Piergiorgio Branzi |
[…] Sur les présentoirs, on avait disposé des piles de livres plus ou moins hautes ; certaines couvertures s'ornaient d'une critique écrite au feutre sur un papier de couleur bleue, orange, jaune. Une table regroupait tous les livres (essais ou romans) en lien avec le féminisme ; plus loin, une autre table disposait, en étoile, des essais pour alerter les lecteurs des dangers du réchauffement climatique. Je remarquai une affiche, avec des enfants tout sourire, noirs, blancs, jaunes. Sur cette affiche, en grosses lettres rouges, on lisait : « Son premier chef-d'œuvre. » Le mercredi et le samedi, la librairie proposait des ateliers d'écriture « pour les petits monstres », ce qu'il fallait traduire, pensai-je, par « vos enfants pleins d'imagination ». Des silhouettes en carton de Victor Hugo, de Marcel Proust et de Georges Simenon se détachaient, comme des ombres chinoises, sur un mur blanc. Hugo portait une crête de punk, Proust un maillot du PSG et Simenon fumait un joint. Yourcenar, plus loin, telle Marilyn Monroe, retenait sa robe blanche pour que le souffle du métro ne la soulève pas toute entière (la robe). Albert Camus stoppait un penalty tiré par Samuel Beckett. Les écrivains, ce ne sont pas des gratte-papier, puant le renfermé, la macération, le révolu, la droite, la vieillesse.

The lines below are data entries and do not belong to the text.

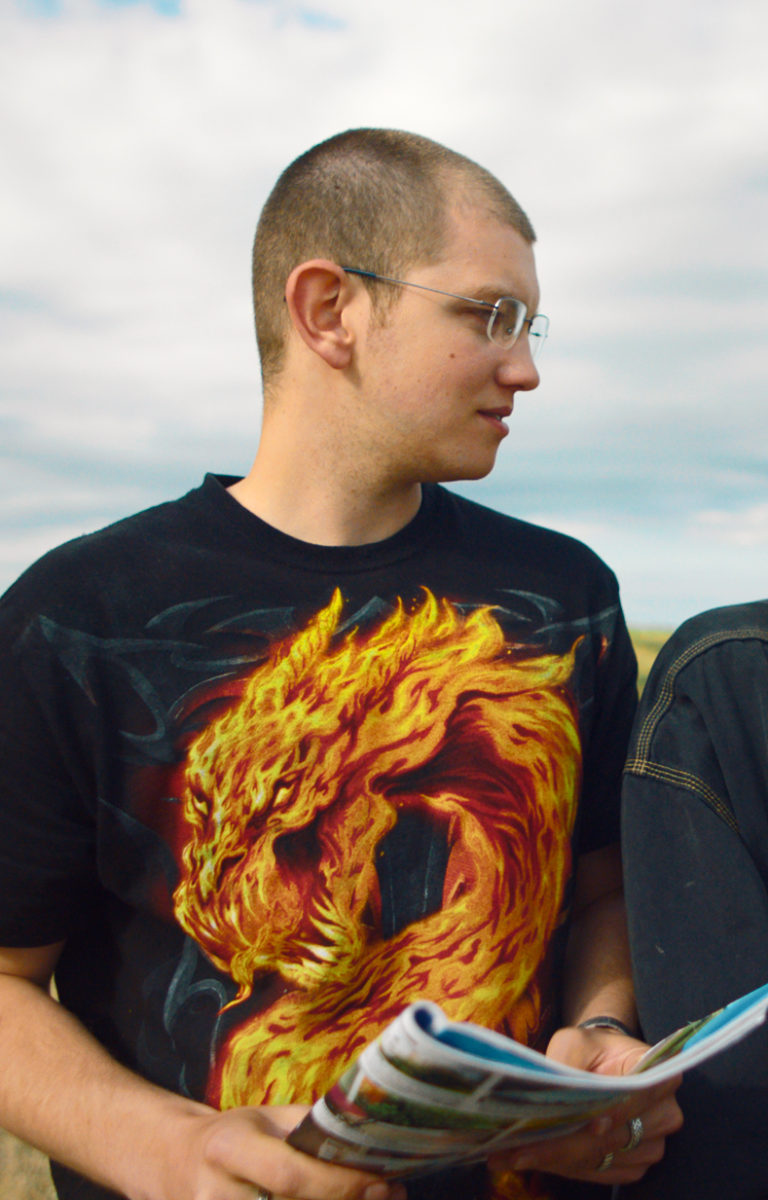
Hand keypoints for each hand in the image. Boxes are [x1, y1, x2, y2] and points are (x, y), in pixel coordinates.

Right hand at [158, 1101, 406, 1199]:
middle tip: (390, 1196)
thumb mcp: (266, 1119)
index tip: (380, 1182)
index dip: (339, 1185)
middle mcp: (216, 1195)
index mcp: (228, 1148)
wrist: (176, 1165)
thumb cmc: (233, 1136)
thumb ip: (311, 1128)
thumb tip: (370, 1137)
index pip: (290, 1177)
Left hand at [488, 1026, 682, 1185]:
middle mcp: (665, 1113)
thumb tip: (555, 1100)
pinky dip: (564, 1168)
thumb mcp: (575, 1043)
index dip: (604, 1116)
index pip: (631, 1101)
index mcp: (660, 1075)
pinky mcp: (635, 1165)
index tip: (573, 1127)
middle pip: (611, 1139)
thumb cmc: (589, 1049)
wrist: (602, 1063)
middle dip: (560, 1145)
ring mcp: (653, 1144)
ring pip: (602, 1160)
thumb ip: (569, 1066)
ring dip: (555, 1160)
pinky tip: (534, 1159)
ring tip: (511, 1153)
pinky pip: (600, 1174)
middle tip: (512, 1149)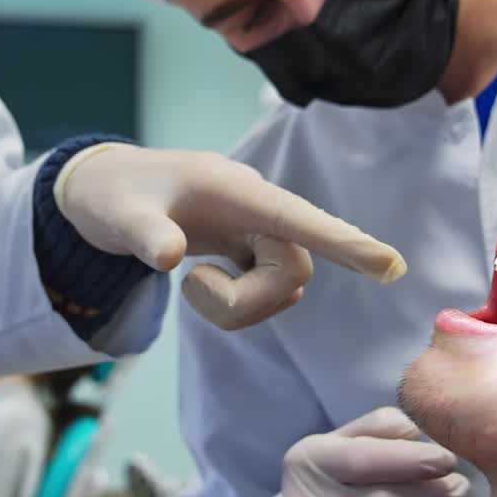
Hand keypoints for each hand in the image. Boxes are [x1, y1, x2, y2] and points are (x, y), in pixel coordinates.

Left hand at [55, 144, 406, 329]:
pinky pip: (268, 290)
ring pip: (284, 286)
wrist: (106, 192)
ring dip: (238, 306)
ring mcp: (258, 229)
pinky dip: (235, 305)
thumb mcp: (117, 215)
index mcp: (235, 189)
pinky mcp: (251, 248)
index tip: (391, 266)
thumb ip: (143, 234)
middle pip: (292, 270)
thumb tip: (168, 258)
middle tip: (189, 288)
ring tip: (189, 282)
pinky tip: (200, 280)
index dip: (345, 243)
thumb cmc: (114, 195)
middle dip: (246, 302)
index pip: (299, 219)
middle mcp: (258, 207)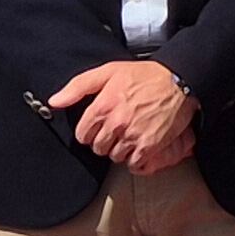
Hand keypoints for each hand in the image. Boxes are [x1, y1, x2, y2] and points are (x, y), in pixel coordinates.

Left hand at [54, 57, 198, 173]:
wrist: (180, 80)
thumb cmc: (145, 75)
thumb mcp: (109, 71)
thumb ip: (78, 86)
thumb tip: (54, 101)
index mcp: (103, 105)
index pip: (82, 134)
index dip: (90, 130)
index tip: (100, 125)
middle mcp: (116, 122)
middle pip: (98, 147)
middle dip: (105, 140)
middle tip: (118, 129)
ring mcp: (132, 135)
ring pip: (115, 156)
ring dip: (121, 149)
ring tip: (131, 134)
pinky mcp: (149, 146)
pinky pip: (133, 164)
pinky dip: (136, 158)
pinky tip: (141, 145)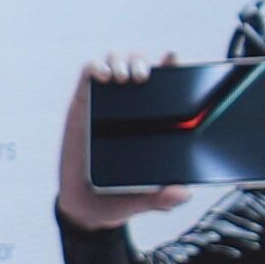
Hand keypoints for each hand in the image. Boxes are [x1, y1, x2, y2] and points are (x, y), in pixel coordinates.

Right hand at [55, 54, 190, 230]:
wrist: (86, 206)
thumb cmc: (121, 195)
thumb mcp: (147, 198)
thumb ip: (164, 198)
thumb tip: (182, 194)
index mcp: (151, 119)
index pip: (166, 83)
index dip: (170, 65)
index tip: (173, 57)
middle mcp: (129, 106)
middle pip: (138, 64)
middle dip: (140, 61)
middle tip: (142, 77)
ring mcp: (105, 102)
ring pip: (114, 62)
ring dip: (119, 60)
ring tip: (123, 77)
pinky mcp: (82, 105)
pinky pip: (88, 76)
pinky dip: (95, 68)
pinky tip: (102, 76)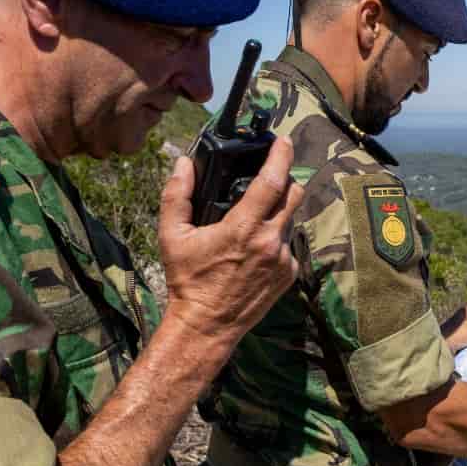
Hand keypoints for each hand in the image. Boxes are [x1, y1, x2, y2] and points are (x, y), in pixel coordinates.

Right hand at [157, 136, 304, 347]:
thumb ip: (177, 195)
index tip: (284, 140)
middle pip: (294, 195)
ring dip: (277, 213)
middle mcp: (269, 242)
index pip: (272, 181)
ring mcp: (283, 260)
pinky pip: (288, 246)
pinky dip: (275, 240)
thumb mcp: (172, 236)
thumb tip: (183, 163)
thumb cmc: (187, 280)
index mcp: (243, 228)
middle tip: (273, 173)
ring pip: (290, 221)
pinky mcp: (288, 275)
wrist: (206, 325)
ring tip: (254, 220)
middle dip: (286, 179)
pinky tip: (255, 249)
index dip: (281, 156)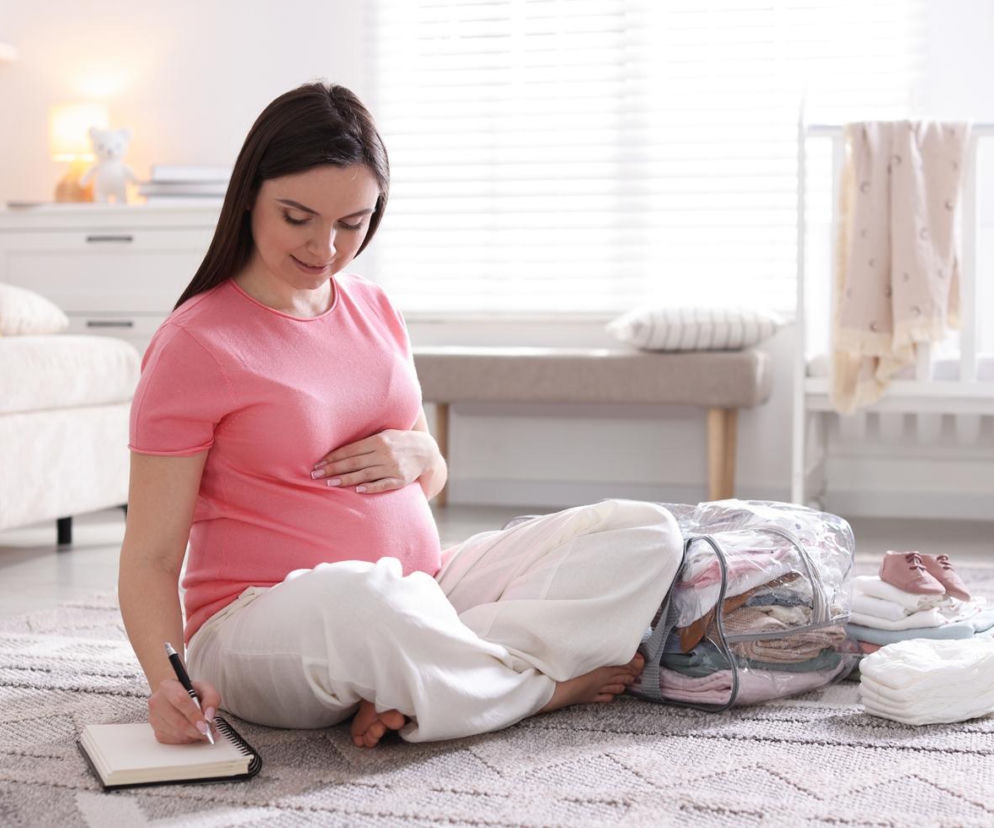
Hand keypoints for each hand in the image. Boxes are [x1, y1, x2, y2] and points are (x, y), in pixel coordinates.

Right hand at [148, 678, 219, 744]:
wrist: (174, 695)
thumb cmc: (189, 692)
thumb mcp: (204, 688)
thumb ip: (211, 698)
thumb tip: (209, 716)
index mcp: (168, 687)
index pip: (180, 700)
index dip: (194, 714)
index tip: (205, 725)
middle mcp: (158, 702)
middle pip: (178, 721)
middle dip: (196, 730)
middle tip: (209, 732)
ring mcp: (155, 717)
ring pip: (175, 733)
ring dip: (192, 736)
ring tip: (203, 731)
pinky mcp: (156, 730)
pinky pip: (172, 740)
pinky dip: (186, 740)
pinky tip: (192, 733)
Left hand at [312, 429, 441, 494]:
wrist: (426, 451)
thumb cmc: (399, 441)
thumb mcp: (384, 434)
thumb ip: (365, 441)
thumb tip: (339, 449)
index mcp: (379, 440)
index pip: (351, 450)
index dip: (333, 457)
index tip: (318, 463)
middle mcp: (385, 453)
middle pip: (354, 462)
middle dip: (334, 468)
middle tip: (316, 475)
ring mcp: (393, 467)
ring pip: (365, 474)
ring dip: (346, 479)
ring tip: (330, 483)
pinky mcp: (401, 480)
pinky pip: (383, 485)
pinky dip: (371, 487)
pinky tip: (358, 490)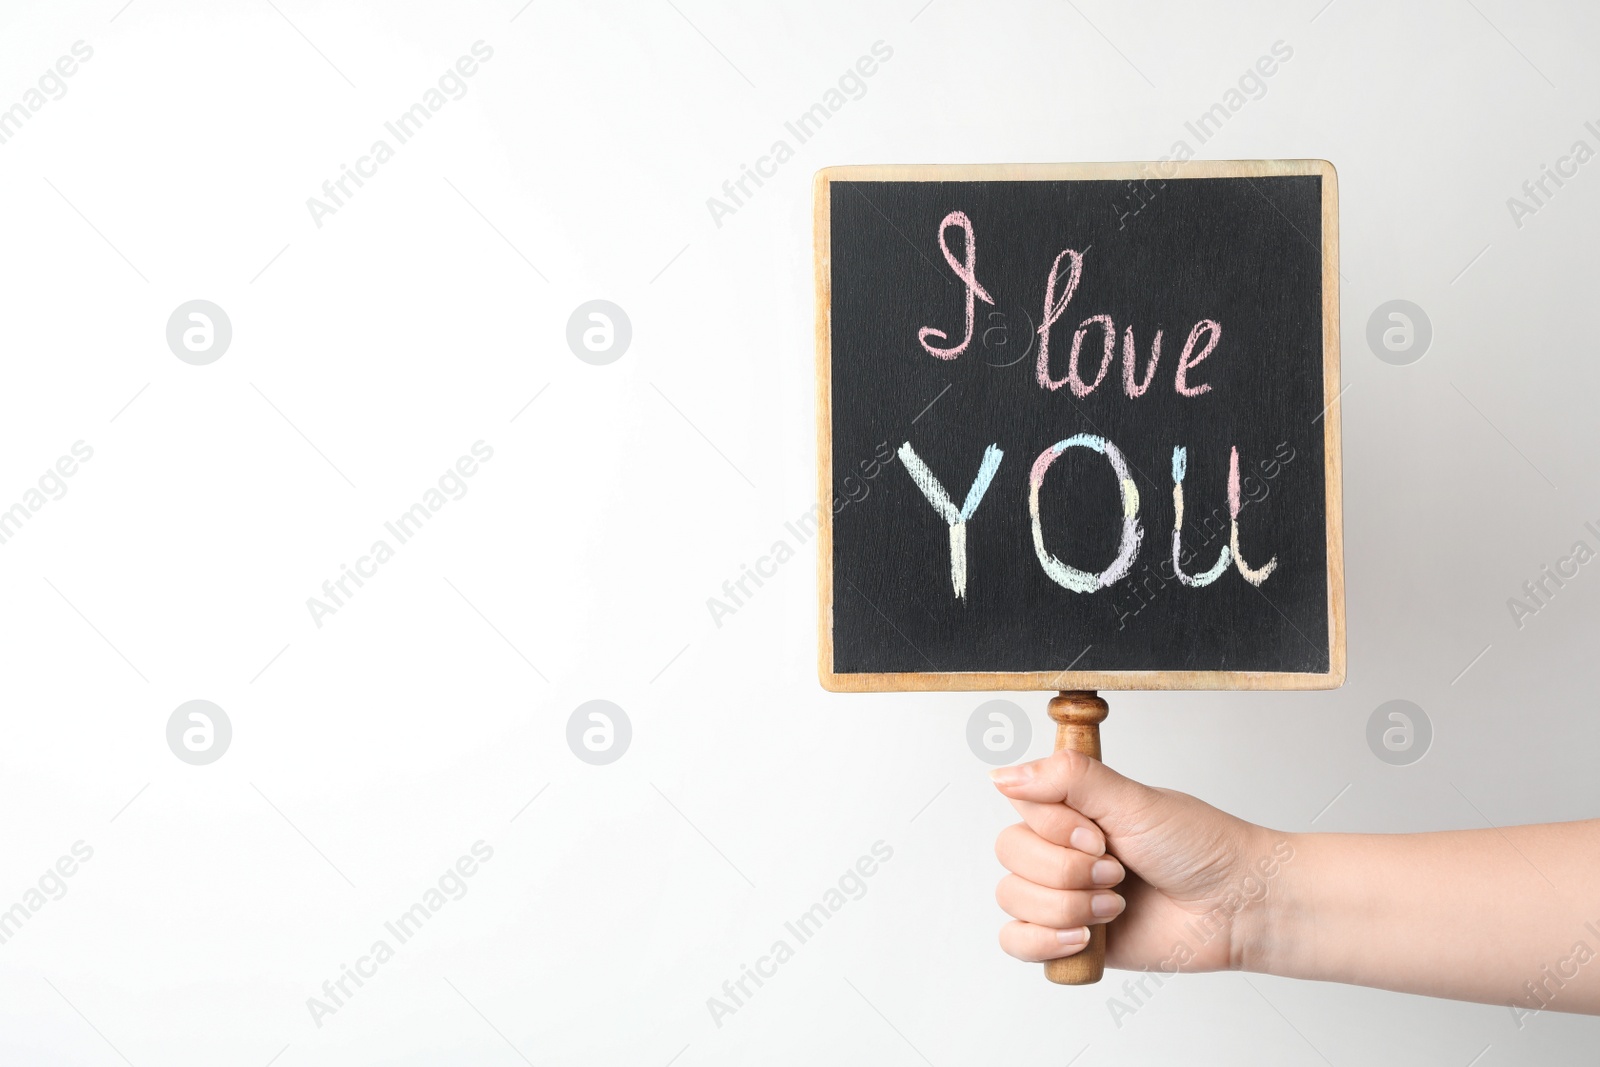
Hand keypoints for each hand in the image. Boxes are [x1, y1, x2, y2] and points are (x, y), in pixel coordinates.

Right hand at [990, 750, 1289, 972]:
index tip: (1096, 835)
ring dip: (1066, 906)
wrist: (1236, 906)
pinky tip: (1084, 937)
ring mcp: (1063, 893)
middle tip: (1116, 872)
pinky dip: (1044, 941)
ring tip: (1115, 907)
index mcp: (1072, 807)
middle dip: (1065, 872)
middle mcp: (1061, 847)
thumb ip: (1067, 778)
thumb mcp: (1133, 800)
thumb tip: (1001, 774)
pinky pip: (1016, 942)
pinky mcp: (1069, 937)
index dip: (1052, 828)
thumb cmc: (1200, 847)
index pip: (1018, 806)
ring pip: (1011, 898)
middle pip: (1009, 854)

De pénétrer dans une librairie, gonflée des romans de la rentrée littéraire ou des livres dont on parle, m'avait toujours déprimé. A quoi bon, pensais-je, ajouter un volume de plus à cette frénésie commerciale ? J'avais aimé, dans les livres, le retrait du monde, le pas de côté, l'absence. Les libraires applaudissaient les stars du roman, la foule, la présence. C'est normal, ils avaient, pour survivre, l'obligation de vendre. Que le livre fût un produit me foutait le bourdon : ce n'était donc que ça ? Au mieux, un médicament pour l'âme, au pire, un passe-temps qu'on emportait à la plage, ou dans le train, par peur de rester seul avec soi ? Le livre, un divertissement ? Vraiment ? Je songeais que la littérature se trouvait plus sûrement au milieu d'une lande déserte, dans le vent, le sable, la nuit : la disparition.